Could you share your docker compose file? Of course without any passwords/secrets, just to get an idea how your configuration looks like and hopefully be able to reproduce the problem. TestWebhooks.ts hasn’t been touched since last year, so I am a bit puzzled where this error might come from at the moment.

version: '3.1'
services:
  postgres:
    image: postgres:11
    restart: always
    volumes:
      - /mnt/zfs-nce-qa/infswmnceunxd/n8n/data/init-data.sh:/docker-entrypoint-initdb.d/init-data.sh
    command: chown -R postgres:postgres /docker-entrypoint-initdb.d
  n8n:
    image: n8nio/n8n
    restart: always
    deploy:
      labels:
        - "traefik.enable=true"
        - "traefik.http.routers.n8n.entrypoints=web"
        - "traefik.http.routers.n8n.rule=Host(`redacted`)"
        - "traefik.http.services.n8n.loadbalancer.server.port=5678"
        - "traefik.http.services.n8n.loadbalancer.sticky.cookie=true"
    links:
      - postgres
    volumes:
      - /mnt/zfs-nce-qa/infswmnceunxd/n8n/data/.n8n:/root/.n8n
    command: /bin/sh -c "export WEBHOOK_URL=redacted && sleep 5; n8n start" 
networks:
  default:
    external:
      name: main_overlay


Redacting this would be exhausting but trust that I didn’t put emojis into any fields or anything like that.

Mayn thanks for confirming! Tbh, I am not sure what could be causing this behaviour, so have reached out on this internally, hoping a person smarter than me might have an idea here.

I’ll keep banging my head against this too and inform if I find anything useful. Good luck and thanks for your time, sorry about this edge case.

1 Like

Hey @dylan.moore, one of our engineers had a look at this but couldn’t see anything obvious here either unfortunately.

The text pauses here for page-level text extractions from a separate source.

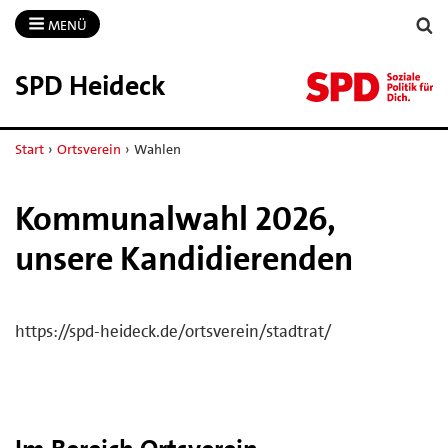
MENÜ
SPD Heideck
Start
›
Ortsverein
›
Wahlen
Kommunalwahl 2026,
unsere Kandidierenden
https://spd-heideck.de/ortsverein/stadtrat/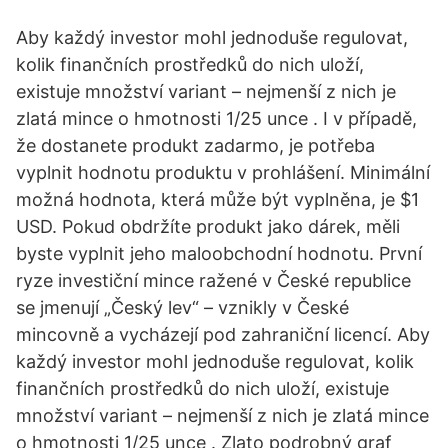
Aby každý investor mohl jednoduše regulovat,
kolik finančních prostředků do nich uloží,
existuje množství variant – nejmenší z nich je
zlatá mince o hmotnosti 1/25 unce . I v případě,
že dostanete produkt zadarmo, je potřeba
vyplnit hodnotu produktu v prohlášení. Minimální
možná hodnota, která může být vyplněna, je $1
USD. Pokud obdržíte produkt jako dárek, měli
byste vyplnit jeho maloobchodní hodnotu. První
ryze investiční mince ražené v České republice
se jmenují „Český lev“ – vznikly v České
mincovně a vycházejí pod zahraniční licencí. Aby
každý investor mohl jednoduše regulovat, kolik
finančních prostředků do nich uloží, existuje
množství variant – nejmenší z nich je zlatá mince
o hmotnosti 1/25 unce . Zlato podrobný graf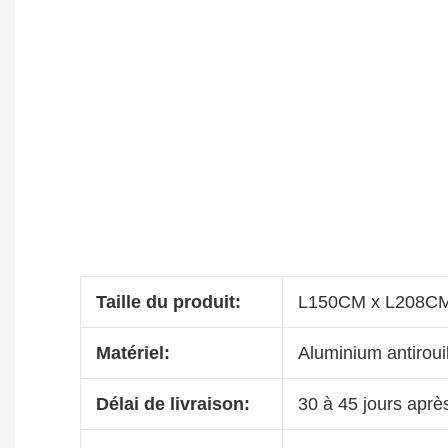
Taille du produit:
L150CM x L208C
Matériel:
Aluminium antiroui
Délai de livraison:
30 à 45 jours aprè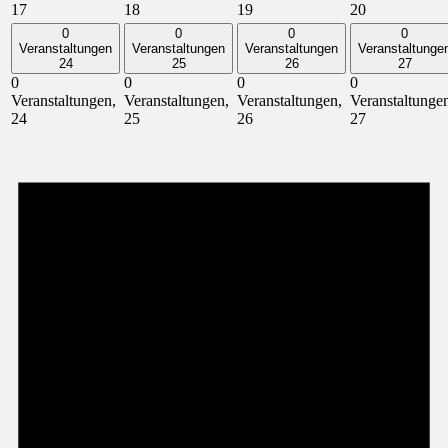
17
18
19
20
0
0
0
0
Veranstaltungen
Veranstaltungen
Veranstaltungen
Veranstaltunge
24
25
26
27
0
0
0
0
Veranstaltungen,
Veranstaltungen,
Veranstaltungen,
Veranstaltunge
24
25
26
27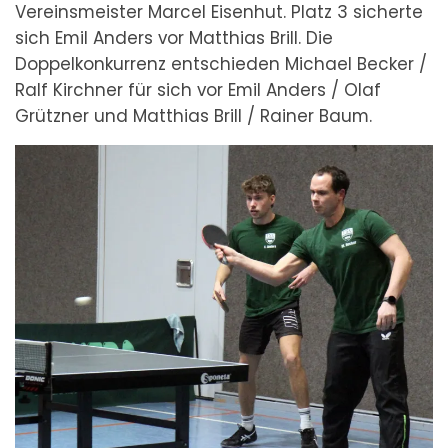
Vereinsmeister Marcel Eisenhut. Platz 3 sicherte
sich Emil Anders vor Matthias Brill. Die
Doppelkonkurrenz entschieden Michael Becker /
Ralf Kirchner für sich vor Emil Anders / Olaf
Grützner und Matthias Brill / Rainer Baum.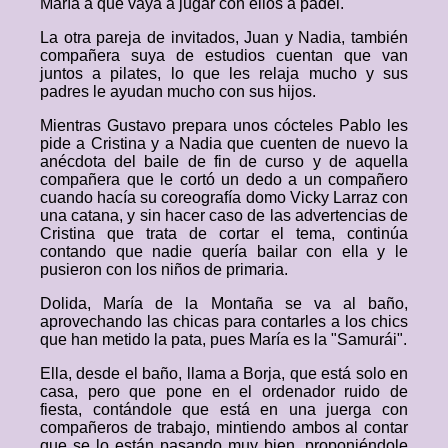
María a que vaya a jugar con ellos a pádel.
La otra pareja de invitados, Juan y Nadia, también
compañera suya de estudios cuentan que van
juntos a pilates, lo que les relaja mucho y sus
padres le ayudan mucho con sus hijos.
Mientras Gustavo prepara unos cócteles Pablo les
pide a Cristina y a Nadia que cuenten de nuevo la
anécdota del baile de fin de curso y de aquella
compañera que le cortó un dedo a un compañero
cuando hacía su coreografía domo Vicky Larraz con
una catana, y sin hacer caso de las advertencias de
Cristina que trata de cortar el tema, continúa
contando que nadie quería bailar con ella y le
pusieron con los niños de primaria.
Dolida, María de la Montaña se va al baño,
aprovechando las chicas para contarles a los chics
que han metido la pata, pues María es la "Samurái".
Ella, desde el baño, llama a Borja, que está solo en
casa, pero que pone en el ordenador ruido de
fiesta, contándole que está en una juerga con
compañeros de trabajo, mintiendo ambos al contar
que se lo están pasando muy bien, proponiéndole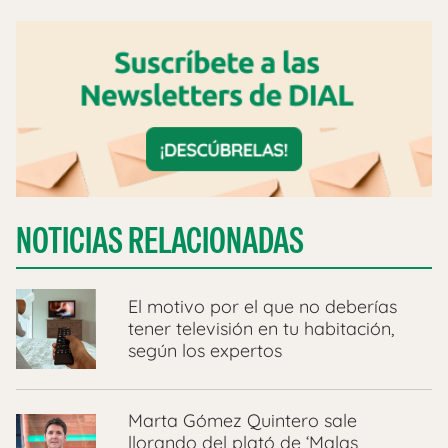
NOTICIAS RELACIONADAS
El motivo por el que no deberías
tener televisión en tu habitación,
según los expertos
Marta Gómez Quintero sale
llorando del plató de ‘Malas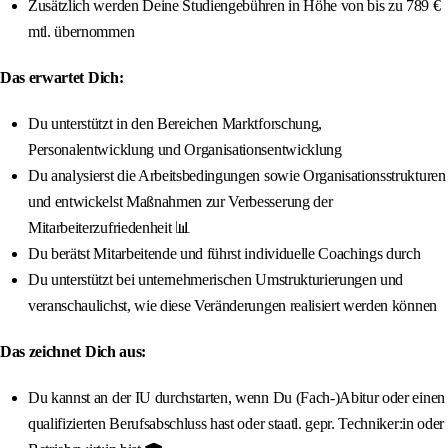
Zusätzlich werden Deine Studiengebühren in Höhe von bis zu 789 €
mtl. übernommen
Das erwartet Dich:
Du unterstützt in den Bereichen Marktforschung,
Personalentwicklung und Organisationsentwicklung
Du analysierst die Arbeitsbedingungen sowie Organisationsstrukturen
und entwickelst Maßnahmen zur Verbesserung der
Mitarbeiterzufriedenheit 📊
Du berätst Mitarbeitende und führst individuelle Coachings durch
Du unterstützt bei unternehmerischen Umstrukturierungen und
veranschaulichst, wie diese Veränderungen realisiert werden können
Das zeichnet Dich aus:
Du kannst an der IU durchstarten, wenn Du (Fach-)Abitur oder einen
qualifizierten Berufsabschluss hast oder staatl. gepr. Techniker:in oder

The one thinkable situation where errors related to the timeout could occur would be when users clicks to manually execute the workflow (this starts a 2 minutes timer) and then just when the timeout kicks in after these 2 minutes the webhook request comes in (in which case the timeout fires and deletes the webhook).

Now when the webhook node runs it would try and delete the waiting webhook that was just previously deleted by the aforementioned timeout.

So the assumption here is that either your instance is under super heavy load (and this is just a symptom of the problem) or that your database is a major bottleneck.

Perhaps you’d be able to test the behavior on a fresh instance using another database (for example by simply running something like docker run -it --rm --name n8n -p 5678:5678 n8nio/n8n:0.168.2 which would spin up a docker container with the SQLite default database)?

As for the duplicate this does sound like a misconfigured proxy or load balancer.

Fixed it by destroying the database and recreating its volumes. Something in the update must have gotten snagged.

Unfortunately I’m still getting 2 WebEx messages and since Traefik is acting as pretty much a super convenient forwarding name service, I’m not confident how to proceed diagnosing it.

And as we can see, it’s not duplicitous.